Task brief:
Since pictures are not wanted, repeat only the text of the records, word for word.

Given information:
-*-
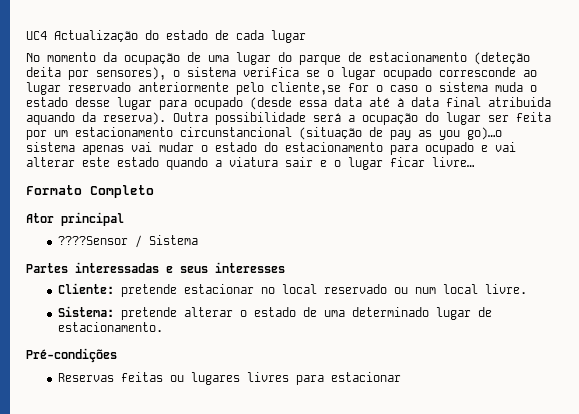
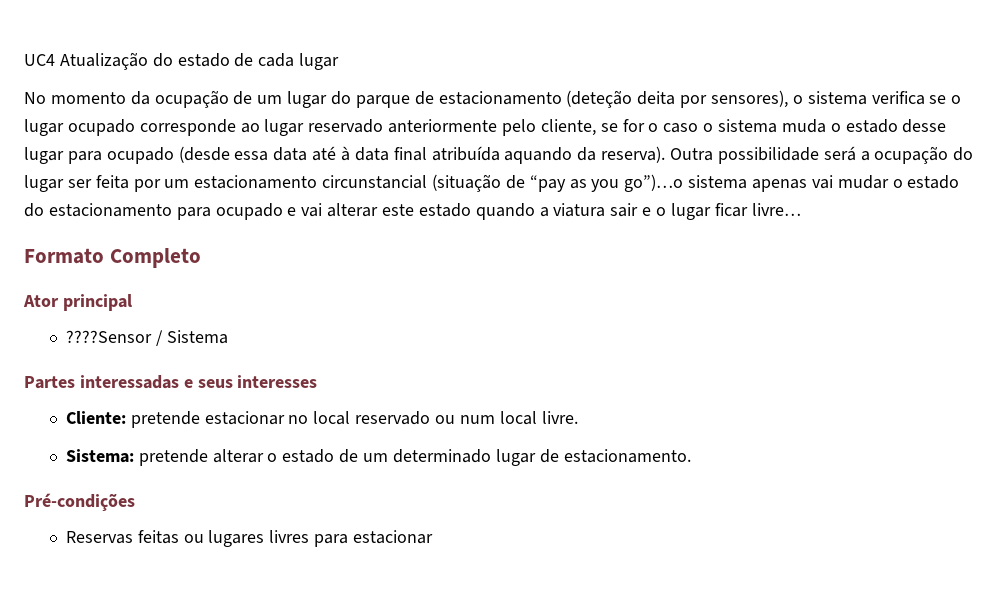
[54,30,138,42] Actualização -> [59,52,148,70] Atualização
[208,55,229,62] uma -> [257,95,283,104] um
[439,67,516,77] corresconde -> [139,119,236,136] corresponde
[271,82,341,95] cliente,se -> [540,119,618,136] cliente, se
[488,97,551,107] atribuida -> [431,146,500,161] atribuída
[180,127,292,137] circunstancional -> [322,175,428,189] circunstancial
[390,130,411,140] pay -> [529,175,566,192] “pay
[467,127,502,140] go)…o -> [624,174,684,192] go”)…o
[323,310,345,317] uma -> [363,453,389,462] um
-*-
Response area:
[54,30,138,42] Actualização -> [59,52,148,70] Atualização
[208,55,229,62] uma -> [257,95,283,104] um
[439,67,516,77] corresconde -> [139,119,236,136] corresponde
[271,82,341,95] cliente,se -> [540,119,618,136] cliente, se
[488,97,551,107] atribuida -> [431,146,500,161] atribuída
[180,127,292,137] circunstancional -> [322,175,428,189] circunstancial
[390,130,411,140] pay -> [529,175,566,192] “pay
[467,127,502,140] go)…o -> [624,174,684,192] go”)…o
[323,310,345,317] uma -> [363,453,389,462] um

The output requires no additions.